Task prompt: The answer consists solely of the listing's lines from the first through the line containing "Die VBNN Smart Education Group is", each reproduced exactly.

The input:
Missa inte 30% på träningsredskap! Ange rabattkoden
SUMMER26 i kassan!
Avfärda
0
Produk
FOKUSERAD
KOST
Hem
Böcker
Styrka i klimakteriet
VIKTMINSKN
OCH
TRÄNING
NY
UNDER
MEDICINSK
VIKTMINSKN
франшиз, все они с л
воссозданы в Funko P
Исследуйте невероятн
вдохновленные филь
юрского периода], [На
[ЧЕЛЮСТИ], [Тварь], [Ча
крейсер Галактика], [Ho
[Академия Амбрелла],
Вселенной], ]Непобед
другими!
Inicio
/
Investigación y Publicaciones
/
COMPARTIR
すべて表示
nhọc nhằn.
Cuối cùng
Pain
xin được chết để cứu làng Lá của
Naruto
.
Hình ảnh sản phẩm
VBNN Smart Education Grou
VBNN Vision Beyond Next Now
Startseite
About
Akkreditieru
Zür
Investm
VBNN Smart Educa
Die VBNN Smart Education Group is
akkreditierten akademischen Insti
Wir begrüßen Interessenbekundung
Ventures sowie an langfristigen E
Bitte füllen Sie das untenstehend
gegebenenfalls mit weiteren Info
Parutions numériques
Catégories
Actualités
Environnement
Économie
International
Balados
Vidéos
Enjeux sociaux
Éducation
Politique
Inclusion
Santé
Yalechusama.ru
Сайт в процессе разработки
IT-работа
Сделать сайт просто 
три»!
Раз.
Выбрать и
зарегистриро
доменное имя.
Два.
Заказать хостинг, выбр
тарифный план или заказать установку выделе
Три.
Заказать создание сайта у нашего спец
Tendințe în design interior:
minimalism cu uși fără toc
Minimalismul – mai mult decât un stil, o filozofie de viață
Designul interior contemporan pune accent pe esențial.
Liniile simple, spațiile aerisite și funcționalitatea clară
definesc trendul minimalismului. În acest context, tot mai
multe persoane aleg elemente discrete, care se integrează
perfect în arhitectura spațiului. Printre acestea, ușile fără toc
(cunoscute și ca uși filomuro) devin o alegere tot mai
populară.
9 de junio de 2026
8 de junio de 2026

Response:
Missa inte 30% på träningsredskap! Ange rabattkoden
SUMMER26 i kassan!
Avfärda
0
Produk
FOKUSERAD
KOST
Hem
Böcker
Styrka i klimakteriet
VIKTMINSKN
OCH
TRÄNING
NY
UNDER
MEDICINSK
VIKTMINSKN
франшиз, все они с л
воссозданы в Funko P
Исследуйте невероятн
вдохновленные филь
юрского периода], [На
[ЧЕЛЮСТИ], [Тварь], [Ча
крейсер Галактика], [Ho
[Академия Амбрелла],
Вселенной], ]Непобед
другими!
Inicio
/
Investigación y Publicaciones
/
COMPARTIR
すべて表示
nhọc nhằn.
Cuối cùng
Pain
xin được chết để cứu làng Lá của
Naruto
.
Hình ảnh sản phẩm
VBNN Smart Education Grou
VBNN Vision Beyond Next Now
Startseite
About
Akkreditieru
Zür
Investm
VBNN Smart Educa
Die VBNN Smart Education Group is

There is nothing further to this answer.